▶ Work request
Pull out every line of the entries that contains the word "Amboselt". Treat uppercase and lowercase letters as different.

=== Task inputs ===

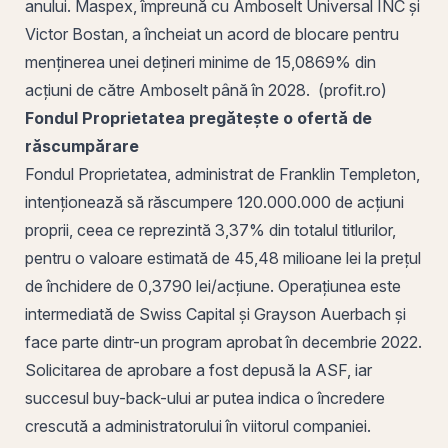
anului. Maspex, împreună cu Amboselt Universal INC și
Victor Bostan, a încheiat un acord de blocare pentru
menținerea unei dețineri minime de 15,0869% din
acțiuni de către Amboselt până în 2028. (
profit
.ro)
Fondul Proprietatea pregătește o ofertă de
răscumpărare
Fondul Proprietatea, administrat de Franklin Templeton,
intenționează să răscumpere 120.000.000 de
acțiuni
proprii
, ceea ce reprezintă 3,37% din totalul titlurilor,
pentru o valoare estimată de 45,48 milioane lei la prețul
de închidere de 0,3790 lei/acțiune. Operațiunea este
intermediată de Swiss Capital și Grayson Auerbach și
face parte dintr-un program aprobat în decembrie 2022.
Solicitarea de aprobare a fost depusă la ASF, iar
succesul buy-back-ului ar putea indica o încredere
crescută a administratorului în viitorul companiei.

===

▶ Solution below
anului. Maspex, împreună cu Amboselt Universal INC și
acțiuni de către Amboselt până în 2028. (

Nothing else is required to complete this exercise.